If there is no specific statute of limitations by the state to make a claim (or file a lawsuit), then an insurance company has their own internal guidelines that one must follow to place a claim within a prescribed time period. To give you a very generalized time limit for making claims it would normally be required to be done within a year or two for physical damages to a vehicle.
This is also true of how long an insurer has to respond to a claim. Some states have specific time limitations in place while others just say within a reasonable amount of time.
Most all state car insurance contracts contain provisions stating how long you have to file a claim or suit against the company. This is known as a Contractual statute of limitations. If you do not file a claim or a lawsuit within this time period, you may lose all rights to recover for your claim.
For example, your policy may state that you have one year from the date the claim arose (the date the injury or accident occurred), or from the date the claim was filed, or from the date the claim was denied, to file suit.
For example, California has a fair claims settlement regulation in place for consumers. Section 2695.4 notes that every insurer shall disclose first party claimant or beneficiary, all benefits, coverage, time limits or other provision of any insurance policy issued by that insurer that may apply to the claim presented by the claimant. When additional benefits might reasonably be payable under an insured's policy upon receipt of additional proofs of claim, the insurer shall immediately communicate this fact to the insured and cooperate with and assist the insured in determining the extent of the insurer's additional liability.
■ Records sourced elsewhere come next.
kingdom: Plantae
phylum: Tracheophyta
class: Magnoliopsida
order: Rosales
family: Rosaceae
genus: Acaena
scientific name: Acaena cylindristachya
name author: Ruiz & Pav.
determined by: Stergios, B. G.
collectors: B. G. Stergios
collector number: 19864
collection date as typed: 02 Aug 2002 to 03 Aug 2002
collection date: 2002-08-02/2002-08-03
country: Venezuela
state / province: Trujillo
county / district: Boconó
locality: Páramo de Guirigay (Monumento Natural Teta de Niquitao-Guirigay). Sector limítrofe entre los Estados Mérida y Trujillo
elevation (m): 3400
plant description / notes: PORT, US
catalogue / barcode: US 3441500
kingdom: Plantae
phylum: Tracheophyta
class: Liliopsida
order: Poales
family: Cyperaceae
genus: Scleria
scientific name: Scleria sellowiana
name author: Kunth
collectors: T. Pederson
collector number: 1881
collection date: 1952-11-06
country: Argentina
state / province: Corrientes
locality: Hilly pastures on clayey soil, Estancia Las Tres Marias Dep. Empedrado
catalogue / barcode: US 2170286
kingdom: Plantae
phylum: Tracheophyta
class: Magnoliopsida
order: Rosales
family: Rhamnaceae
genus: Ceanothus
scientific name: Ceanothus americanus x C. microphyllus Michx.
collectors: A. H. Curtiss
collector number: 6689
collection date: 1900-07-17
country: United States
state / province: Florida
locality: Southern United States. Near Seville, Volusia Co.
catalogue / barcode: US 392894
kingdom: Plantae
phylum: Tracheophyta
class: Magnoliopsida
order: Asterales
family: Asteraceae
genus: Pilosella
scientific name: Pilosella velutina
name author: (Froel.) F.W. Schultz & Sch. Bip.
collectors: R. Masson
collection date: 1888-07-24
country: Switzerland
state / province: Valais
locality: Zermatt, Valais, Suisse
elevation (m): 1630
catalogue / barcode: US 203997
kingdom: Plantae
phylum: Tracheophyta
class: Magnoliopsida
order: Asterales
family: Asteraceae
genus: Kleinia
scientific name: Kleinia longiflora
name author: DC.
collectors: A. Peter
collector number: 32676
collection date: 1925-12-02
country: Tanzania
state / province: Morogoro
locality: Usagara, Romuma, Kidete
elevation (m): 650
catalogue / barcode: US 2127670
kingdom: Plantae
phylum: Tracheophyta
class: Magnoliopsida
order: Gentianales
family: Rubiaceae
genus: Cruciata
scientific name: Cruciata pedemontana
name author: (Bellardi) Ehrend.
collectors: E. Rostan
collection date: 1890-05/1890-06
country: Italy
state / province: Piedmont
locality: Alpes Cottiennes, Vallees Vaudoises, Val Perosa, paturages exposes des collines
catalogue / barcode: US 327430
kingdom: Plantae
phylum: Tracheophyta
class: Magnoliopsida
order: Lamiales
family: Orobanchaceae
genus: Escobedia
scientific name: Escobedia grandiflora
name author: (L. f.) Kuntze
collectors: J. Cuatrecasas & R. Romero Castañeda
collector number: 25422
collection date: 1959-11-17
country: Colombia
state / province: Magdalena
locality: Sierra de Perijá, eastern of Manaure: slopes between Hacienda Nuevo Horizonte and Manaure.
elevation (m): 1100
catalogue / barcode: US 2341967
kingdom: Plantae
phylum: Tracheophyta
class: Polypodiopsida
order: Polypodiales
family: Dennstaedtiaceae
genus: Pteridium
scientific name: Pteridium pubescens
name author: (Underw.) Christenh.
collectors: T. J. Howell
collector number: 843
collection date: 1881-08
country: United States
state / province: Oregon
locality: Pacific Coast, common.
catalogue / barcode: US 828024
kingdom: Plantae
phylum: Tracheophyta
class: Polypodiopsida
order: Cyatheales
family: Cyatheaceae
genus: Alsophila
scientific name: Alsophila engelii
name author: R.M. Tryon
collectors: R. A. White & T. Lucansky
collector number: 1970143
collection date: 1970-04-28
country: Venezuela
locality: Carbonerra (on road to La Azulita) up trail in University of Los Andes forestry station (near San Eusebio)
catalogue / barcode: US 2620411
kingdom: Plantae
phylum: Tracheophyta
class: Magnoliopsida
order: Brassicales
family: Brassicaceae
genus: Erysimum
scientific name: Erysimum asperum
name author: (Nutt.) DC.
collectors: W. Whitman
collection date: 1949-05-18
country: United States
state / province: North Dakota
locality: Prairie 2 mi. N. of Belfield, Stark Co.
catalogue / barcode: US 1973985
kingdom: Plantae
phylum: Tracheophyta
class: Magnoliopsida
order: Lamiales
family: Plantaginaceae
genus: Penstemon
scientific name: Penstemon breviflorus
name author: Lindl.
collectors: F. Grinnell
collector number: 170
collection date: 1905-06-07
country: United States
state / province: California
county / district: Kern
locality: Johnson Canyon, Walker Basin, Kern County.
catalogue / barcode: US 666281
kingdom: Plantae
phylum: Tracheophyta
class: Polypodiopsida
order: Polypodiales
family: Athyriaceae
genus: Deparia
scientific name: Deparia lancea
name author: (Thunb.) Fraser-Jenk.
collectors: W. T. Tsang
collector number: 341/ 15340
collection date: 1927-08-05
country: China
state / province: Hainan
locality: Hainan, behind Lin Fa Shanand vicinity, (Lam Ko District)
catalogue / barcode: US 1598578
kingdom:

If no time period is mentioned in the policy, you will need to research your state's laws concerning any applicable legal statutes of limitations.
It is a good idea to file your claim as soon as you can. If you wait to place a claim with your insurance company or a third party claim with another insurer, you may need to explain on why there was the delay. Also the adjuster may want to take a more comprehensive look at your vehicle to make sure no other damage was done after the accident and before the claim was placed.
You should contact your specific insurance carrier's claims department to find out additional details on the time limits there are to make collision claims. As for state laws, you can contact your state insurance regulator for information on any time limits you have to make an auto insurance claim and also on what the laws are regarding time limits for the insurance company to respond to the claim.
For example in New York if your car is damaged or stolen and you have auto collision or comprehensive insurance coverage, you have the right to a prompt and fair settlement from your insurance company, either for the amount of the damages or the actual cash value of the car, whichever is lower. If your car is stolen and subsequently recovered, your insurer must pay for the damage done to the car while it was missing, the cost of towing, any reasonable storage charges, and substitute transportation expenses.
The New York insurance department's Regulation 64 is designed to assure a prompt and fair settlement from your insurance company. This regulation provides the guidelines and time limits within which an insurer must handle any claims you make, under auto collision and comprehensive insurance, and with property damage liability claims you make against another driver.
Under these regulatory standards, in responding to a claim made under the comprehensive or collision coverages of your policy, your auto insurer must do the following:
- inspect the damaged vehicle and make a good faith offer within six business days after receiving notification of the loss, provided that your car is available for inspection. A good faith offer is one that can be backed up with the name of a Department of Motor Vehicles-registered repair shop that will perform the repairs at the insurer's offer;
- promptly give you or your authorized representative a detailed written estimate of the cost of repairs;
- upon your request, identify a conveniently located auto repair shop that will repair your car at the insurance company's
- estimated cost of repair and give you a written guarantee, backed by your insurer, of the work performed; however, you retain the right, pursuant to the Insurance Law, to choose which shop will repair your damaged vehicle;
- pay the actual cash value (retail value plus sales tax), which is subject to depreciation and applicable deductions, if your car is a total loss because it was stolen or damaged beyond repair, or replace it with a substantially similar car, in accordance with governing regulatory standards;
- make payment within five (5) business days after you and the insurer have agreed upon a settlement;
- furnish you with a written explanation of the reasons for delay if your claim has not been settled within 30 days after the date you notified the insurer of the loss.
It is important to not only know the time limits in which to make a claim but your rights under your policy, if making a first party claim. Your insurance regulatory body can tell you more about your consumer rights per state laws.